Читаем Теория литературы полностью

Как никогда ранее, активным стал свободный выбор человеком форм поведения в эпоху романтизма. Многие литературные герои ныне ориентируются на определенные поведенческие образцы, жизненные и литературные. Знаменательны слова о Татьяне Лариной, которая, думая об Онегине, воображала себя героиней прочитанных ею романов: "Кларисой, Юлией, Дельфиной". Вспомним пушкинского Германна (189) ("Пиковая дама") в позе Наполеона, Печорина с его байроническим кокетством (разговаривая с княжной Мери, герой лермонтовского романа то принимает "глубоко трогательный вид", то иронически шутит, то произносит эффектный монолог о своей готовности любить весь мир и о роковой непонятости людьми, о своих одиноких страданиях).

Сходные "поведенческие" мотивы прозвучали в романе Стендаля "Красное и черное". Чтобы завоевать высокое положение в обществе, Жюльен Сорель поначалу выступает как благочестивый юноша, а позже, воодушевленный примером Наполеона, принимает позу "покорителя женских сердец", "человека, привыкшего быть неотразимым в глазах женщин", и разыгрывает эту роль перед госпожой де Реналь. "У него такой вид, - скажет о нем одна из героинь романа, - точно он все обдумывает и ни шагу не .ступит, не рассчитав заранее". Автор замечает, что, позируя и рисуясь, Жюльен под влиянием окружающих и их советов "прилагал невероятные старания испортить все, что в нем было привлекательного".

В первой половине XIX в. появилось множество персонажей, подобных лермонтовскому Грушницкому. и гоголевскому Хлестакову, чей облик "строился" в соответствии с модными стереотипами.

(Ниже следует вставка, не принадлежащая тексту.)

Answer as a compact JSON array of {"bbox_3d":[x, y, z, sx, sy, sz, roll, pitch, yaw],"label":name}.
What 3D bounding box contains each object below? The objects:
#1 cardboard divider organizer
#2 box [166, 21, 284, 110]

В подобных случаях, по словам Ю.М. Лотмана, "поведение не вытекает из органических потребностей личности и не составляет с ней неразрывного целого, а "выбирается", как роль или костюм, и как бы "надевается" на личность". Ученый отмечал: "Герои Байрона и Пушкина, Марлинского и Лермонтова порождали целую фалангу подражателей ...> которые перенимали жесты, мимику, манеры поведения литературных персонажей ...> В случае с романтизмом сама действительность спешила подражать литературе".

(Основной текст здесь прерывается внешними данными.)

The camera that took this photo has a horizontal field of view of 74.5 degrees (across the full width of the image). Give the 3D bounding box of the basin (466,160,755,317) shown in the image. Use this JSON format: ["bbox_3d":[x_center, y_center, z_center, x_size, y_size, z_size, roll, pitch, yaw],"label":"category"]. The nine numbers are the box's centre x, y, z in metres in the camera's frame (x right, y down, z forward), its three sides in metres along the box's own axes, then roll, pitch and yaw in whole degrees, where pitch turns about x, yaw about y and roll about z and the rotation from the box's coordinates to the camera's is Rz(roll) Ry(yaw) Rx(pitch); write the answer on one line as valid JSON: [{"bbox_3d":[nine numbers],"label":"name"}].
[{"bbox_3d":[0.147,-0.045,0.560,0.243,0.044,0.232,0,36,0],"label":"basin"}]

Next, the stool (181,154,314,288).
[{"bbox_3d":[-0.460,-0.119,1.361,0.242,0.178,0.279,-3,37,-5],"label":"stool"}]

Широкое распространение в начале XIX в. поведения игрового, "литературного", "театрального", сопряженного со всякого рода эффектными позами и масками, Ю.М. Лотман объяснял тем, что массовой психологии этой эпохи были свойственны "вера в собственное предназначение, представление о том, что мир полон великих людей". Вместе с тем он подчеркивал, что "поведенческие маскарады" как противовес традиционному, "рутинному" (по выражению ученого) поведению имели позитивное значение и были благоприятны для становления личности и обогащения общественного сознания: "... подход к своему поведению как сознательно творимому по законам и образцам высоких текстов" знаменовал появление новой "модели поведения", которая, "превращая человека в действующее лицо, освобождала его от автоматической власти группового поведения, обычая"2. (190)

Разного рода искусственность, "сделанность" форм поведения, нарочитость позы и жеста, мимики и интонации, освещавшиеся критически уже в пору романтизма, стали в последующие эпохи вызывать к себе суровое и безусловно негативное отношение писателей. Вспомним толстовского Наполеона перед портретом сына: подумав, как ему в этот момент себя вести, полководец "сделал вид задумчивой нежности", после чего (!) "глаза его увлажнились". Актер, стало быть, сумел проникнуться духом роли. В постоянстве и равенстве себе интонаций и мимики Л.Н. Толстой усматривает симптомы искусственности и фальши, позерства и лжи. Берг всегда говорил точно и учтиво; Анну Михайловну Друбецкую никогда не покидал "озабоченный и вместе с тем христиански-кроткий вид"; Элен наделена "однообразно красивой улыбкой"; глаза Бориса Друбецкого были "спокойно и твердо застланы чем-то, как будто какая-то заслонка - синие очки общежития были надеты на них". Знаменательны и слова Наташи Ростовой о Долохове: "У него все назначено, а я этого не люблю".